CIOs to think afresh with smartglasses

by CXOtoday News Desk    Nov 07, 2013


With the advent of smart wearable devices such as smartglasses, the CIO needs to take a new look at the impact these technologies will have on the enterprise. A new research by Gartner suggests with smartglasses having the potential to improve worker efficiency in diverse verticals such as manufacturing, field service, retail and healthcare, CIOs particularly in these domains need to take a fresh look at the policies and implications of these wearable devices.

Slow and steady growth

In the enterprise segment at present, smartglasses still remain an emerging technology with less than one percent of companies in the U.S. having implemented this device. Gartner predicts the growth to increase to 10% during the next 5 years for companies with offsite workers, such as field service personnel and inspectors.

The research firm predicts that in the next 3-5 years, smartglasses the industry that is likely to experience the greatest benefit from smartglasses is field service, potentially increasing profits by $1 billion annually. “The greatest savings in field service will come from diagnosing and fixing problems more quickly and without needing to bring additional experts to remote sites,” says Angela McIntyre, research director at Gartner.

McIntyre believes that adoption of smartglasses will be slow because the benefits they provide depend heavily on the apps and services targeted at smartglasses. However, during the next five years, the ecosystems will evolve to include more apps that do specific tasks with smartglasses, which may cause IT organizations to provide them for a wider range of employees. 

Impact on industries

Smartglasses with augmented reality (AR) and head-mounted cameras can increase the efficiency of technicians, engineers and other workers in field service, maintenance, healthcare, oil and gas and manufacturing roles, says McIntyre.
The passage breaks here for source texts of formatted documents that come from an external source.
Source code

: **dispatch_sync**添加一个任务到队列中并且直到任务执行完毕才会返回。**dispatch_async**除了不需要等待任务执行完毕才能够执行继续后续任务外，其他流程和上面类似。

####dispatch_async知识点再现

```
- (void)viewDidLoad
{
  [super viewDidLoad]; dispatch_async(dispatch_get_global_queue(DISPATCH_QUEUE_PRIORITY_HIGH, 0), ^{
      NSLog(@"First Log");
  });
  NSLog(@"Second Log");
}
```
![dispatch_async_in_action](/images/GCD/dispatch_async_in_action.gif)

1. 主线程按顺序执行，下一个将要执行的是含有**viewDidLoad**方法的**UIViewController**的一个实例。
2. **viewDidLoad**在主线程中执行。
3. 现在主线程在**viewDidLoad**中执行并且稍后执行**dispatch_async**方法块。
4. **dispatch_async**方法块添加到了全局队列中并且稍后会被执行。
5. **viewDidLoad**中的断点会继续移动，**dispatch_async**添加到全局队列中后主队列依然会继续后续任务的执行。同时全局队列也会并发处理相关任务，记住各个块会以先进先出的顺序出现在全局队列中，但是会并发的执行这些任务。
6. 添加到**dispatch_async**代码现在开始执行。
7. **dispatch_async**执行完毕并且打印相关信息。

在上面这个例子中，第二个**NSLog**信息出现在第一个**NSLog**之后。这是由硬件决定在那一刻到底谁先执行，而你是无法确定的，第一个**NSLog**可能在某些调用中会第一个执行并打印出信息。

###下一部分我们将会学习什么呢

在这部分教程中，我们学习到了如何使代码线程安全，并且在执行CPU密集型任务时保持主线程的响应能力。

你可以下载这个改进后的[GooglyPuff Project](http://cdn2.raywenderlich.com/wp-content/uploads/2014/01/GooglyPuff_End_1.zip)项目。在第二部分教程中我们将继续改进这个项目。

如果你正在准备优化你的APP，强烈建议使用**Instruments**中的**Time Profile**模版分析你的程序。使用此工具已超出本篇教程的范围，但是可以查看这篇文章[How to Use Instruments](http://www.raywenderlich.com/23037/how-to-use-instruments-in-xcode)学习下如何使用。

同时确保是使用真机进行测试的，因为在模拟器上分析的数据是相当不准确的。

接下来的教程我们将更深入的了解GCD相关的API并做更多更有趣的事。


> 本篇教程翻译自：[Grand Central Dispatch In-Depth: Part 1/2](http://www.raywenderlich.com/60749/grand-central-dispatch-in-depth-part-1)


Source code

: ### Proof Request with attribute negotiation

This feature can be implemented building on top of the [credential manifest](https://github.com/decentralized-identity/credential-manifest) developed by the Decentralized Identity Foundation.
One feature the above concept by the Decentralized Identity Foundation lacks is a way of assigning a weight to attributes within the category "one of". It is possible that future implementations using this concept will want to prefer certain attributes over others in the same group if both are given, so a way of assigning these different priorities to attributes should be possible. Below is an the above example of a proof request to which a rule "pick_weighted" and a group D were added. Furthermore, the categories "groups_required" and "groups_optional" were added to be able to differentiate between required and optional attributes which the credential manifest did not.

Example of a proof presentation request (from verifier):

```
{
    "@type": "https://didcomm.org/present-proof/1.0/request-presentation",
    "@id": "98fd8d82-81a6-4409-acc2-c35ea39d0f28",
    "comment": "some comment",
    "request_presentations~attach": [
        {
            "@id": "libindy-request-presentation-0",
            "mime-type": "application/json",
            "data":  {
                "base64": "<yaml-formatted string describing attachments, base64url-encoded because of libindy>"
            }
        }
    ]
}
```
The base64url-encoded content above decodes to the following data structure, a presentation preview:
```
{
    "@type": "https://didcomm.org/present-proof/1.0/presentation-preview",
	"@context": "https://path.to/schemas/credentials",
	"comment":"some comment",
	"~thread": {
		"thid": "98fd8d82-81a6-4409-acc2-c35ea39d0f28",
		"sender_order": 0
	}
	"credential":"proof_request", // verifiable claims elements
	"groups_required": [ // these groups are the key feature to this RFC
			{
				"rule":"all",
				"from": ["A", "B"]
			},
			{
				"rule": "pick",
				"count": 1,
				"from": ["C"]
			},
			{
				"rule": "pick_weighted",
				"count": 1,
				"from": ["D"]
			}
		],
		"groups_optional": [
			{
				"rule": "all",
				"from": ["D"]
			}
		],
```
These devices are expected to have the most impact on heavy industry because AR glasses will support workers to fix equipment and perform manufacturing tasks.
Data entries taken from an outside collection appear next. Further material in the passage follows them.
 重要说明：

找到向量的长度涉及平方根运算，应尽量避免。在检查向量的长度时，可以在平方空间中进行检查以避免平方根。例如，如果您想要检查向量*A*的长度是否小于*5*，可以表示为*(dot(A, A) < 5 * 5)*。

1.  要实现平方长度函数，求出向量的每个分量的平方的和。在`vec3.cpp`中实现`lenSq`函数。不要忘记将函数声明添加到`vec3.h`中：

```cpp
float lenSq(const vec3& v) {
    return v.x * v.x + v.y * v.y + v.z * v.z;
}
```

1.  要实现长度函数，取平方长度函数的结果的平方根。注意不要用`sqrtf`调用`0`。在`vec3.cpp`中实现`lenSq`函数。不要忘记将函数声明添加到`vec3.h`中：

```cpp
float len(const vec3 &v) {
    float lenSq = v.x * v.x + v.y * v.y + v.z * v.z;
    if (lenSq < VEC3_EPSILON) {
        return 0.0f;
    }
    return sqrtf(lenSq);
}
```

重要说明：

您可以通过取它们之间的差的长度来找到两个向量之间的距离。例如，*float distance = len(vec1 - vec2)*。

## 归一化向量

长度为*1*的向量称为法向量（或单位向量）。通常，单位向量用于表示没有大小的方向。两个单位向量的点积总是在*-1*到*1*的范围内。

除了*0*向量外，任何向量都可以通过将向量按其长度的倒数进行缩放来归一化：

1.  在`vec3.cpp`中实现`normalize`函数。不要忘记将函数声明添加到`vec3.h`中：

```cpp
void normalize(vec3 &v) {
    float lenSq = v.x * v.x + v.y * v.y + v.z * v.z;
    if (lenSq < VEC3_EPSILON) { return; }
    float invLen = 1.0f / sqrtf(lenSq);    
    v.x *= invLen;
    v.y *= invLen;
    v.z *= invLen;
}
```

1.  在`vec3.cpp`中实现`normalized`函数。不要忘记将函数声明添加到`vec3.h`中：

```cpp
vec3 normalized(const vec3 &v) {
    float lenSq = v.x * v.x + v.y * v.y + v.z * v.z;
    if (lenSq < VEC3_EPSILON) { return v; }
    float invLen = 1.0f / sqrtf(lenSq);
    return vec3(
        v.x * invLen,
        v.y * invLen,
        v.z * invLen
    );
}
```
The impact is likely to be medium for mixed industries, such as retail, consumer packaged goods and healthcare, where the benefits may mostly be looking for information through a visual search. In the healthcare industry, for example, smartglasses would facilitate telemedicine and expert consultations with doctors in a different locale, and they would serve as a how-to guide for performing medical procedures. 
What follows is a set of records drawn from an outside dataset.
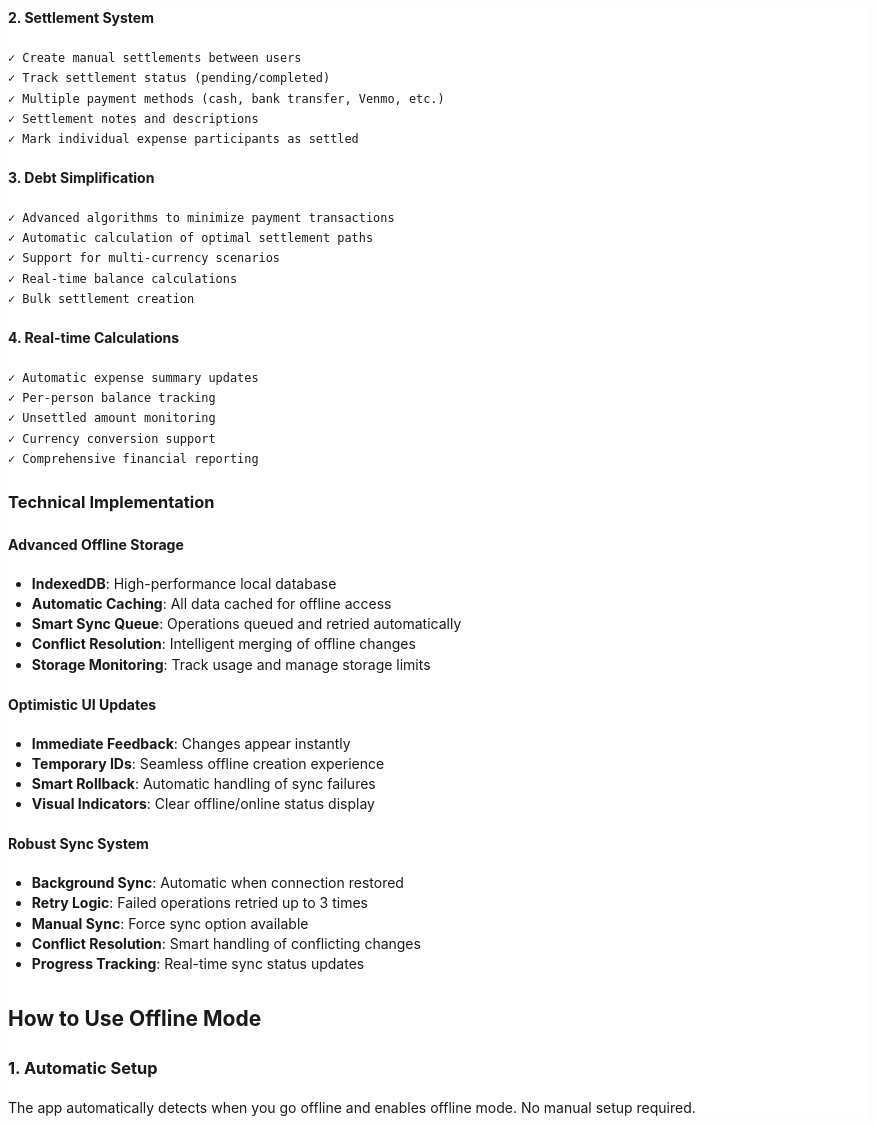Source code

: #### 2. Settlement System
```
✓ Create manual settlements between users
✓ Track settlement status (pending/completed)
✓ Multiple payment methods (cash, bank transfer, Venmo, etc.)
✓ Settlement notes and descriptions
✓ Mark individual expense participants as settled
```

#### 3. Debt Simplification
```
✓ Advanced algorithms to minimize payment transactions
✓ Automatic calculation of optimal settlement paths
✓ Support for multi-currency scenarios
✓ Real-time balance calculations
✓ Bulk settlement creation
```

#### 4. Real-time Calculations
```
✓ Automatic expense summary updates
✓ Per-person balance tracking
✓ Unsettled amount monitoring
✓ Currency conversion support
✓ Comprehensive financial reporting
```

### Technical Implementation

#### Advanced Offline Storage
- **IndexedDB**: High-performance local database
- **Automatic Caching**: All data cached for offline access
- **Smart Sync Queue**: Operations queued and retried automatically
- **Conflict Resolution**: Intelligent merging of offline changes
- **Storage Monitoring**: Track usage and manage storage limits

#### Optimistic UI Updates
- **Immediate Feedback**: Changes appear instantly
- **Temporary IDs**: Seamless offline creation experience
- **Smart Rollback**: Automatic handling of sync failures
- **Visual Indicators**: Clear offline/online status display

#### Robust Sync System
- **Background Sync**: Automatic when connection restored
- **Retry Logic**: Failed operations retried up to 3 times
- **Manual Sync**: Force sync option available
- **Conflict Resolution**: Smart handling of conflicting changes
- **Progress Tracking**: Real-time sync status updates

## How to Use Offline Mode

### 1. Automatic Setup
The app automatically detects when you go offline and enables offline mode. No manual setup required.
Other industries, such as insurance, media and banking will likely experience a low impact from smartglasses, however, there are still potentially beneficial uses. Insurance agents, for example, may use smartglasses to video property that has been damaged and then check on the replacement value of items they have identified using a visual search. Financial institutions and the media will use smartglasses to deliver alerts via subscription services for smartglasses to professionals who need up-to-the-minute information, she says. 

[Read: Smart wearable devices to become an enterprise reality]

CIOs to leverage benefit

“IT organizations are already being asked to make recommendations about whether smartglasses should be used in the workplace based on benefits and risks perspective, as well as policy and implementation,” says McIntyre. However, she believes that now is the time for IT organizations to refresh their bring-your-own-device (BYOD) policies with smartglasses in mind. As Debasis Nayak, CIO, Asian School Of Cyber Laws points out that enthusiastic adoption of smart devices in the workplace means CIOs and IT heads need to be extra careful. They need to make sure their organization is not exposed to data security risks. Whatever the mobile device is, security is the key issue.

Gartner too believes that although IT organizations will provide smartglasses to employees who regularly wear them for their job, much of the IT impact may come from employees wearing their personal smartglasses at work and therefore the CIO should be alert and agile and understand its implications before introducing it in the enterprise.